Pourtant encore, les sociologues ou les historiens du droit  en cœur nous l’expliquent sans relâche. La délinquance se déplace avec les valeurs de notre société, un kyste mondialisé qui opère des mutations de profit et de paradigme; une loi du 15 février 1942 concevait l’avortement comme un crime contre la sûreté de l’État. Elle s’éclipse avec les temps de solidarité qui triomphent des grandes épreuves d’un pays grâce à une fraternité qui exalte le partage et la bienveillance à l’autre.

Toujours est-il que les questions demeurent et divisent : faut-il appréhender le condamnable par le prisme  d’une société dédaigneusement indifférente et individualiste ou le rattacher à sa plus expression d’individu stricto sensu porteur du gêne de délinquant ? Faut-il, dans les tréfonds de notre intime humanité, se déterminer comme sermonnaire d’une protection de la société et d’élimination du coupable ou d’œuvrer à le resocialiser. C’est un positionnement qui a fait naître de nombreux courants politiques antinomiques.

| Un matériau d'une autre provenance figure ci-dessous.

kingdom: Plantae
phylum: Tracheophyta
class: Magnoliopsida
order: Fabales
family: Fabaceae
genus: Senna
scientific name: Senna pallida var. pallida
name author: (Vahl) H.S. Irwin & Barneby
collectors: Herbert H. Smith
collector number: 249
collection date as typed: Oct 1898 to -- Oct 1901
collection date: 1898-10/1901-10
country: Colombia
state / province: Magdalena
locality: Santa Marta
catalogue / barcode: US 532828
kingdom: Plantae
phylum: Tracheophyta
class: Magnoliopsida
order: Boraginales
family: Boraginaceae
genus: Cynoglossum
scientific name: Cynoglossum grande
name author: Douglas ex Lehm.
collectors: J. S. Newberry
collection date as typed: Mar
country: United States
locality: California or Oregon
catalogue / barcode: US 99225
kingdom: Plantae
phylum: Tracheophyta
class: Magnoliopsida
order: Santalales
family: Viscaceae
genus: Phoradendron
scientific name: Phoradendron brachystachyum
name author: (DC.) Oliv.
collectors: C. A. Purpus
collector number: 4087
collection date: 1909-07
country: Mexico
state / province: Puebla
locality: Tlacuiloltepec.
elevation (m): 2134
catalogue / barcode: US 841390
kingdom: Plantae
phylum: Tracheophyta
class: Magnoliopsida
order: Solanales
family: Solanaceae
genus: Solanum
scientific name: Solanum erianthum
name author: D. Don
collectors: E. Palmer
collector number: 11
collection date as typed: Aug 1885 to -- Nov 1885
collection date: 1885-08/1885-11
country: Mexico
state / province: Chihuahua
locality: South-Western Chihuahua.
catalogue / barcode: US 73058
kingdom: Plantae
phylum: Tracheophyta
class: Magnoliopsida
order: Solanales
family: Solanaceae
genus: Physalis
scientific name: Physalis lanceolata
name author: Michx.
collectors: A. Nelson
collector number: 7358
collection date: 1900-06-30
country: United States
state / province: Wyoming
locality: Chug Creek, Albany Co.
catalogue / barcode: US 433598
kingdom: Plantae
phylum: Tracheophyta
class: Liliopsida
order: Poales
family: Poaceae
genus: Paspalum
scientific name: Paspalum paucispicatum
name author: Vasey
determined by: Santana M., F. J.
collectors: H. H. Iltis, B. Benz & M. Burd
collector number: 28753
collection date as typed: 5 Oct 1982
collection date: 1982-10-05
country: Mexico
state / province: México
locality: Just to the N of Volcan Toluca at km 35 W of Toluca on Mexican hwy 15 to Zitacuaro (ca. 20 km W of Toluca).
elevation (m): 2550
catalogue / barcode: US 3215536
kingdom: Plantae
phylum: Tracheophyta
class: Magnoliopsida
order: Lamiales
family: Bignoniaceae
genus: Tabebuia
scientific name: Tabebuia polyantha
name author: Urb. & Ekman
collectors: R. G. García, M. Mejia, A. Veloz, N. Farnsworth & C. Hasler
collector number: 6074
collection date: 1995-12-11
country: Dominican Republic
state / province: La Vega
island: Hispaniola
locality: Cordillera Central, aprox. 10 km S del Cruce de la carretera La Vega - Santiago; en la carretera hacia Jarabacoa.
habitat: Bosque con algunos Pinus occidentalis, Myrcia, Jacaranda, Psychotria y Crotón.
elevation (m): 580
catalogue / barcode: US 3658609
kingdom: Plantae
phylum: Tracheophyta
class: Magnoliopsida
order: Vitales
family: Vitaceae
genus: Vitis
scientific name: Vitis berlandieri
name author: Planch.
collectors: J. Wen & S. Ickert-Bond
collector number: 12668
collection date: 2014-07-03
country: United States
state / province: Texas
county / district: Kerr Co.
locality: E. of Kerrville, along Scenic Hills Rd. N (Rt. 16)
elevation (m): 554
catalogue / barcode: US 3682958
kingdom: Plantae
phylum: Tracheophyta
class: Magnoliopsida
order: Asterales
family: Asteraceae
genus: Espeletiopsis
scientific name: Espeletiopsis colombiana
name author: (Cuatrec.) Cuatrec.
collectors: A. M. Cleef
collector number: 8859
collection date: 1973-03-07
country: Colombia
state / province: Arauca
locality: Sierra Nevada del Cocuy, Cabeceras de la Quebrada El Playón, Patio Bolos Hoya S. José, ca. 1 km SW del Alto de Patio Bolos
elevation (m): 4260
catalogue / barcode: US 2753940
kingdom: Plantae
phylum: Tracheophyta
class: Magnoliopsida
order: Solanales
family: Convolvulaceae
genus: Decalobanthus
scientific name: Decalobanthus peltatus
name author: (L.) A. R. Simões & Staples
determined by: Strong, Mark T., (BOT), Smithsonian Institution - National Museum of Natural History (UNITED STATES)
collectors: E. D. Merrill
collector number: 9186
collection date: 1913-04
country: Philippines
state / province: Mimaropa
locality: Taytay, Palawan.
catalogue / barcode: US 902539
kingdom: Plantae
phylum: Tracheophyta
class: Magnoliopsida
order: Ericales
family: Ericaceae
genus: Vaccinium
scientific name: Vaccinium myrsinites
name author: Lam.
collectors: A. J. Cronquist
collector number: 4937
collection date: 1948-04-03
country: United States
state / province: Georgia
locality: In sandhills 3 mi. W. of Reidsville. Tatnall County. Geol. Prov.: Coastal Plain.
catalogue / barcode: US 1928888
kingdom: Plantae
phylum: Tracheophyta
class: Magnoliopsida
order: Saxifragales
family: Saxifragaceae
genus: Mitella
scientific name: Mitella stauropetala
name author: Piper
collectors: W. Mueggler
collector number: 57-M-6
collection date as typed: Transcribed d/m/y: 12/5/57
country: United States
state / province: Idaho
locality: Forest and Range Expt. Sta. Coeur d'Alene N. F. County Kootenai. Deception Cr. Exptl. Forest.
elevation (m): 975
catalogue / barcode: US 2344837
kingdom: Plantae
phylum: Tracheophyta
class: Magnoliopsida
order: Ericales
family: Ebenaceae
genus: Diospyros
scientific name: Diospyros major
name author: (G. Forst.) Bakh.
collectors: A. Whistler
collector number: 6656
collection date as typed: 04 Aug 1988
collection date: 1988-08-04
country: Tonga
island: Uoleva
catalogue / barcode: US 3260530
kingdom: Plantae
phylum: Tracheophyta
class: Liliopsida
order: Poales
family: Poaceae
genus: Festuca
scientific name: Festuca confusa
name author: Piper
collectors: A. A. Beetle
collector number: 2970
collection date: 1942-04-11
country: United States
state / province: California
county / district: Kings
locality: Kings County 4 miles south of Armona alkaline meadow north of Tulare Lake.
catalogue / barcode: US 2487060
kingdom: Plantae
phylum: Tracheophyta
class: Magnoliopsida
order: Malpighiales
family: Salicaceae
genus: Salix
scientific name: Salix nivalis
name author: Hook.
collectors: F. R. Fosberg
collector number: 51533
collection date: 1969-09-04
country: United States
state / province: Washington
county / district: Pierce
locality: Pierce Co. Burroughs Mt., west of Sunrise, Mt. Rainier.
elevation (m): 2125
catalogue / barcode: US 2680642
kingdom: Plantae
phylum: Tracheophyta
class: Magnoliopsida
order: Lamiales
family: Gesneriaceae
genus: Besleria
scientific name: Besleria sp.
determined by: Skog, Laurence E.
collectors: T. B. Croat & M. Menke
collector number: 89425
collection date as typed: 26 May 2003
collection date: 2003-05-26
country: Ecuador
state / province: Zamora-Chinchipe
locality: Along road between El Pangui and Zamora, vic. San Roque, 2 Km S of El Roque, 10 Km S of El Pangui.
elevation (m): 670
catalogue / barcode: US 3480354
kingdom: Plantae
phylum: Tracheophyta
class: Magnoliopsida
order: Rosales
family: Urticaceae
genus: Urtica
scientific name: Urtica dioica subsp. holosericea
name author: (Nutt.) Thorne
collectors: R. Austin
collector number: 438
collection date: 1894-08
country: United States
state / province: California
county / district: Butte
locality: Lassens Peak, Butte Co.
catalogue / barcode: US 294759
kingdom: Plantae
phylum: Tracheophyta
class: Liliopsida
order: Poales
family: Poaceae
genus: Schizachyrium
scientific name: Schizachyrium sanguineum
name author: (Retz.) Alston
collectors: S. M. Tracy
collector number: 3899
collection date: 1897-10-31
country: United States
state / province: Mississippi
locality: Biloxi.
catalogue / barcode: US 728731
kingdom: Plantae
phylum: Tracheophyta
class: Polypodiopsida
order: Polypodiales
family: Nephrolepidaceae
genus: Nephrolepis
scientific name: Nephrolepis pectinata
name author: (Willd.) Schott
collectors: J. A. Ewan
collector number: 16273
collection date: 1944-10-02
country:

Mais le resocialiser, c’est se frotter à l’arithmétique des  moyens et des coûts  : le former, le loger, l’assister, l’aider à reprendre une vie normale,  et c’est, en corollaire, attiser la grise mine de ma feuille d’impôt ou alors la nécessité d’opérer une filiation politique à ceux qui militent pour un rôle très circonscrit de l’État.

Chacun a son ou ses marqueurs symbolisant une société en bonne santé et dans le cadre du « prévention-réinsertion », un taux de récidive avoisinant les 0% devrait être l’indicateur noble dont un État devrait s’enorgueillir alors qu’il se délite  dans d’innombrables missions qui l’éloignent des priorités de sa vocation première.

Fatalité d'une multiplication récurrente de notre arsenal répressif ?

En attendant, comptons les points : loi anti-casseurs, quartier de haute sécurité, cour d’assises spéciale pour juger les terroristes, instauration de la procédure  de comparution immédiate, généralisation des peine de sureté, programme habitat vie social,…. et maintenant la dernière mouture : la déchéance de nationalité et la prochaine : la déchéance de l’apatride puis la déchéance du rien.

Et du rien nul besoin de réflexions sur nos propres inconséquences, nos propres déviances ou notre naturel égotiste qui ne mégote pas sur l’acquis de nos petits conforts et privilèges.
L’arsenal a donc failli grossir d’une déchéance de nationalité, une pantalonnade voulant créer un ovni apatride et nous faire cogiter dans le futur sous ce  rapport oxymorique  d’une nationalité apatride. Je relèverai simplement combien cette bouffonnerie caractérise le niais, le stupide, ce que je développerai dans un prochain billet.

Le prisme d'une vision politique

L‘étude de la science pénale ou criminelle et les réponses apportées est une ligne de fracture tangible droite – gauche qui entache cette affirmation « modemesque » de nier que la politique n’est pas une confrontation d’idées et de logique voire une lutte pour tirer la couverture à soi en fonction des ses propres intérêts du moment.

Punir pour repunir ou punir pour ne plus à avoir à punir, c’est une vision centrale qui  a alimenté  de bons débats politiques et des réponses à des problèmes avec une causalité établie et saine et le pire avait été évité d’une qualification exclusive de peine symbolique car la peine déconnectée de sa raison première l’efficience est une perversion indigne de nos valeurs républicaines.